Это располагающее к лени воскресное утро Фиона оценила по своей шкале на твердую десятку.
— Награда.
— Хмм? — Раскинувшись в кресле, прищурившись за янтарными стеклами солнечных очков, Мэй отломила еще кусочек кекса.
— Такое утро — награда за всю рабочую неделю. Не надо рано вставать, куда-то спешить, что-то делать. Морковка на палке, медное колечко на дне коробки с хлопьями.
— В следующей жизни я бы хотела стать собакой, потому что — я не шучу — что получается, по большому счету? Для собаки каждое утро — приз на дне коробки с хлопьями.
— Но они не могут пить кофе на веранде.
— Верно, зато они обожают воду из унитаза.
Фиона задумчиво уставилась в свою кружку.
— Какой собакой?
— Думаю, большим пиренейцем. Я его уважаю за размер, за величественность. Я заслужила величественность крохотным ростом в этой жизни.
— Хороший выбор.
— Ну, я долго выбирала. — Мэй зевнула, потянулась. — Мне сегодня звонил шериф Тайсон. Врачи оценивают состояние Уолтера как стабильное. Он пробудет в больнице еще несколько дней, а потом, если ему не станет хуже, его отпустят домой. Дочь ищет ему приходящую медсестру.
— Отличная новость. Хочешь, чтобы я передала все членам команды?
— Я позвонила Чаку, а он уж сообщит по цепочке. И поскольку я все равно к тебе ехала, то решила обрадовать лично. Между прочим, мне очень нравятся твои деревья.
— Правда, бесподобные? — Фиона непроизвольно улыбнулась, как и всегда, когда смотрела на них. — Не знаю, почему мне это раньше в голову не пришло. А теперь я подумываю посадить что-нибудь эффектное в начале подъездной дорожки. Как вход… и ориентир для новых клиентов. Поверните на дорожку с… ну, с тем, что я придумаю.
Мэй спихнула очки на кончик носа и посмотрела на Фиону поверх них.
— Приходишь в себя. А я боялась, что ты возведешь ворота.
Прихлебывая кофе, Фиона смотрела, как собаки занимаются тем, что она называла соревнованием «Кто больше написает».
— Из-за Вики Скала? — упомянула она последнюю жертву. — Ворота мне не помогут, если… и это большое «если».
Но она задумалась, как и над желанием Мэй стать в следующей жизни собакой.
— Меня тошнит, когда я думаю об этих девушках, об их семьях. И я ничего не могу сделать, Мэй. Совсем ничего.
Мэй сжала руку Фионы.
— Я не должна была заводить разговор на эту тему.
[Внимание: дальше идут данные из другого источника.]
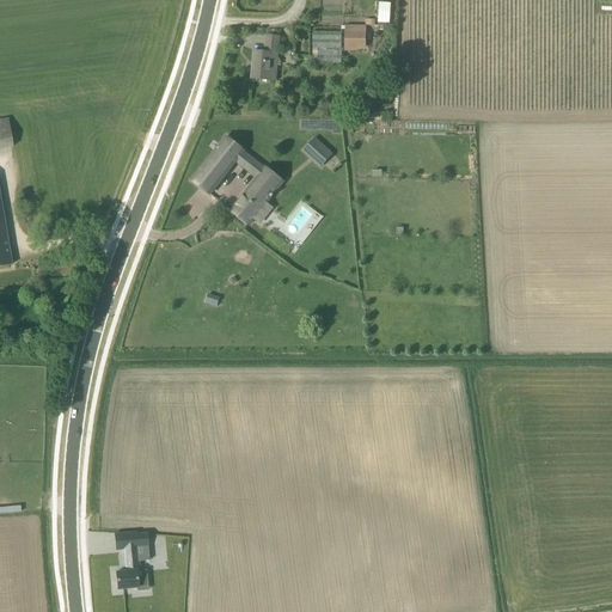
[(378,23),(391,23),(391,2),(379,1),(378,23)]
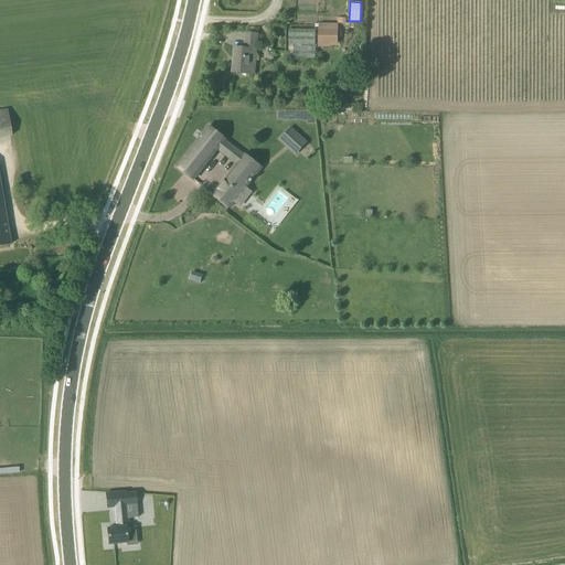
[(315,59),(316,31),(289,30),(288,59),(315,59)]
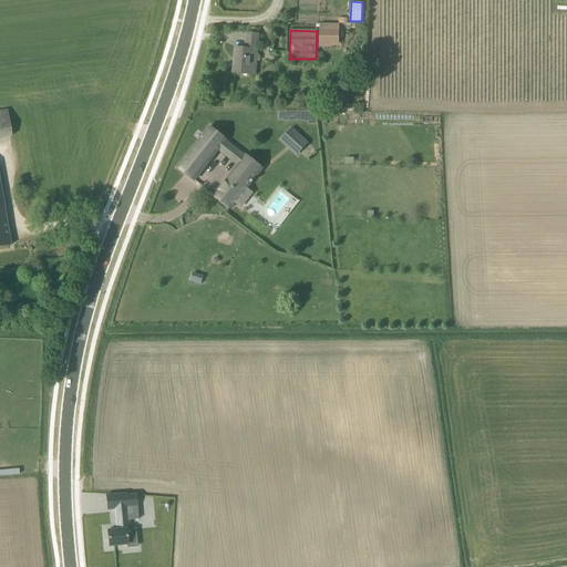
[(320,43),(339,43),(339,30),(320,30),(320,43)]
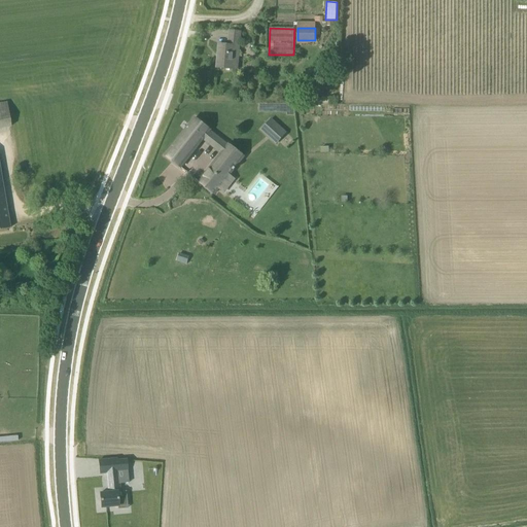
[(237,70),(241,32),(229,31),(227,45),(218,44),(216,68),(237,70)]
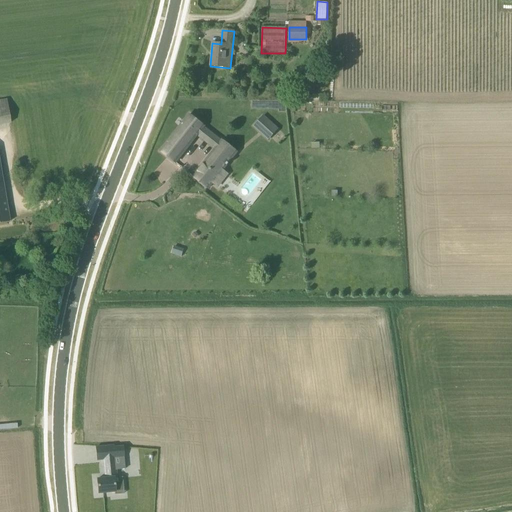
[(0,125),(11,123),(6,99),(0,100),(0,125)]
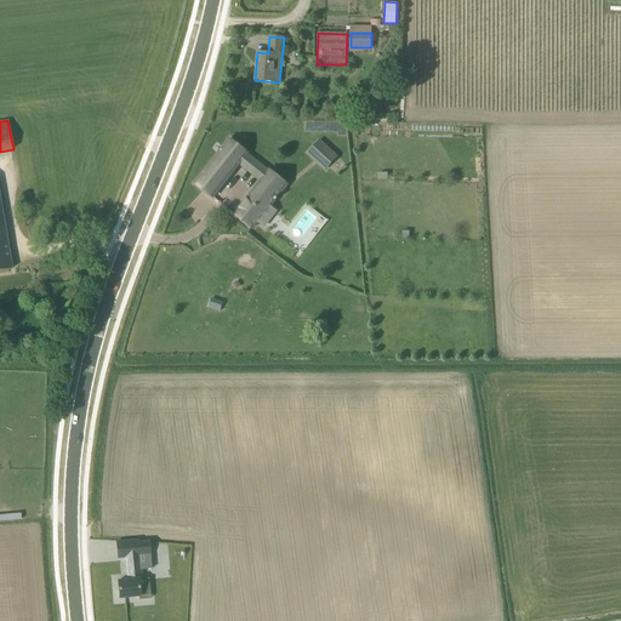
[(214,198),(249,154),(229,140),(194,183),(214,198)]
— Ничего, нормально. Я и так все время о них думаю. Не представляю, как это — не быть? И мне страшно. Наверное, только тебе я и могу в этом признаться. — Мэй продолжала сжимать ее руку, и этот контакт помогал. — Я боюсь этого «если». Я боюсь, потому что от меня ничего не зависит. Понадобились годы, чтобы поймать Перри, и я не знаю, справлюсь ли, если все повторится. Если бы я сказала это Сил или маме, они бы с ума сошли от страха.